Horizontal vs. Vertical Scaling
Demand for an application programming interface (API) is usually not static. It will go up and down over time. In certain cases, such as holiday season spikes in traffic, an API might need to handle a significantly higher volume of requests than it does at other times. To meet such an increase in traffic, it is necessary to scale up the API. System admins have two choices when it comes to scaling an API. They can go with horizontal scaling, which refers to adding more API instances to a cluster, or vertical scaling, which means adding to the computing capacity of the machine that supports the API. This article explores the differences between the two and which one is best for API scalability.
Horizontal scaling, also known as “scaling out,” is the process of deploying additional virtual machines (VMs) so there will be more API capacity to handle an increased load. (Shrinking capacity is known as “scaling in.”) As more capacity is needed, system admins can add more VMs to the cluster. Specialized resource management software is required, however, to manage the load of API calls and route them to the right VM instance in the cluster and maintain balance.
Vertical scaling is the process of adding resources to a single node. It stands in contrast to horizontal scaling, which adds nodes. Vertical scaling, also called scaling up or scaling down, means adding resources such as central processing unit (CPU) capacity, memory, or storage to a server. In the case of APIs, vertical scaling usually involves adding computing capacity to the VM that hosts the API.
For example, if an API is hosted on a VM that’s been allocated one CPU core and 512 megabytes of random access memory (RAM), then scaling that API up could mean doubling the core count and RAM. The API would then have two dedicated CPU processor cores and 1024 megabytes of RAM. With this new configuration, the API should be able to handle roughly double the load—though constraints on network bandwidth, storage speed, and other factors may reduce the impact of vertical scaling. There is also a resource management challenge with vertical scaling, but specialized software can typically handle this issue.

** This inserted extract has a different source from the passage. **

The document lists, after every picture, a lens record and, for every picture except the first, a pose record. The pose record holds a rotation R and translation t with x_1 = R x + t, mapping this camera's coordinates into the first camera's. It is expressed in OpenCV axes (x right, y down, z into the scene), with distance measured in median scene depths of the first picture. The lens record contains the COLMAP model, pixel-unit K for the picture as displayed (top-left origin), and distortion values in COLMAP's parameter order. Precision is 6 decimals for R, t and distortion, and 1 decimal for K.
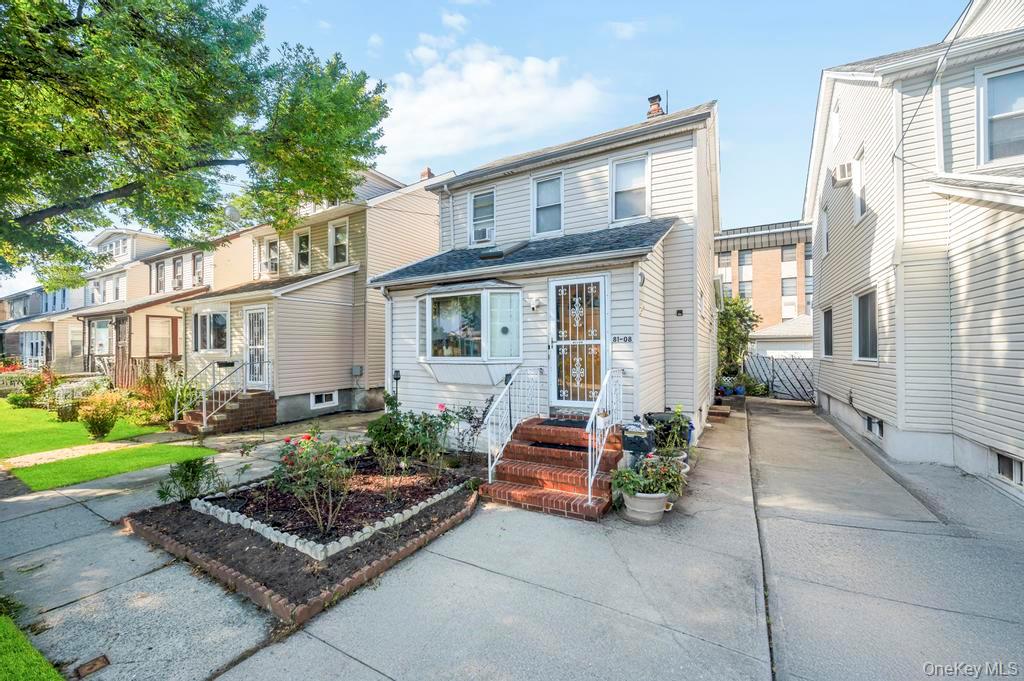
lens RADIAL K [[405.4, 0, 510.3], [0, 405.4, 344.3], [0, 0, 1]] dist [-0.001382, -0.000222]
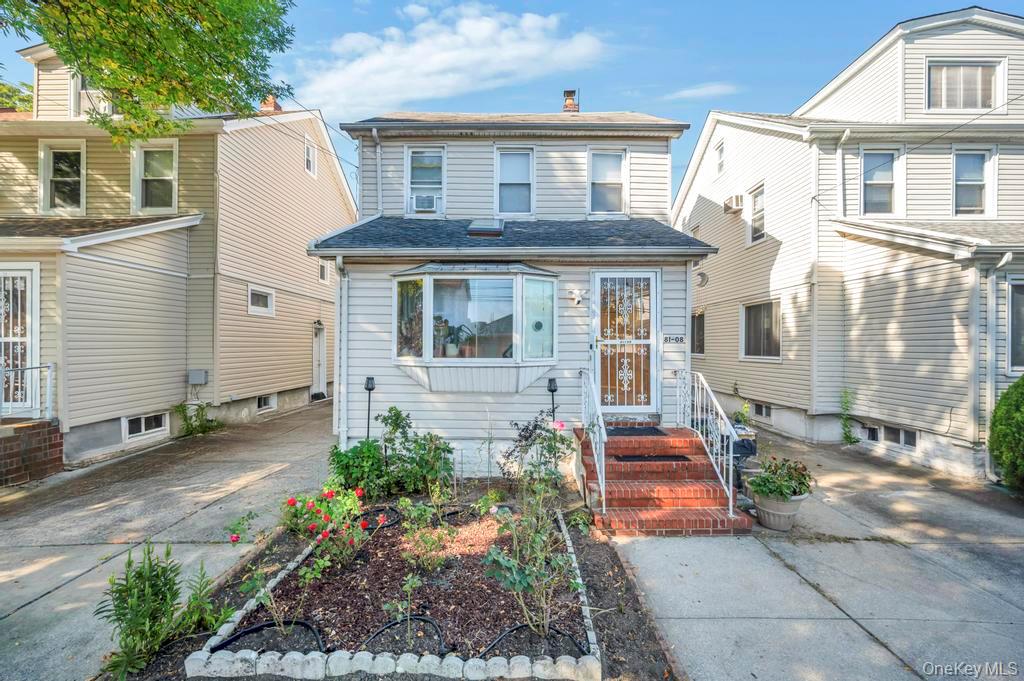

Why APIs statelessness matters for scaling
Which method of scaling is better for APIs? To answer that, it’s first necessary to understand the impact of an API’s stateless architecture. To do that, let’s briefly discuss the difference between stateless and stateful applications. A stateful application stores data from one request to the next. It keeps track of requests and uses the data later. For instance, a stateful app might save information about a client in local memory. This might occur for the purpose of session management or security.
There is nothing wrong with being stateful. Indeed, it may be essential to the desired functioning of the app. However, it is significantly more complicated to execute horizontal scaling for a stateful app. Doing so would require copying stored data from the original version of the app to new instances.
A stateless app or API, in contrast, is one that does not store request data. It does not hold onto session data in memory. Each time a session starts, it’s as if the app is meeting the client for the first time. After the session is over, it’s “goodbye,” with no memory of the session.
Horizontal scaling is possible for a stateless app because it doesn’t matter which VM is responding to API calls. The API client can call on an infinite number of VMs hosting the API, and it will never matter. System admins can add or remove as many VMs as they want without affecting the operation of the API.
Horizontal scaling, the right choice for APIs
Given that APIs are stateless, horizontal scaling emerges as the right way to scale them. Adding more VMs to increase capacity works well with stateless APIs. Admins can create VM clusters that scale out as API demand grows.
Furthermore, while it is possible to scale APIs vertically, horizontal scaling is preferable because the resource allocation issues in vertical scaling make it comparatively harder to do. In contrast, horizontal auto-scaling works easily with APIs. As systems management tools detect a spike in API traffic, they can automatically add VMs to host more instances of the API in a cluster. This is quite a bit more difficult in a vertical scaling situation, as auto-scaling does not work well in vertical scaling.
Demand for APIs will inevitably change over time. It will be necessary to scale API capacity up or down. Horizontal and vertical scaling are both available options for APIs. However, the stateless nature of APIs, coupled with the relative ease of horizontal auto-scaling, favors horizontal scaling as the right approach to scaling up APIs.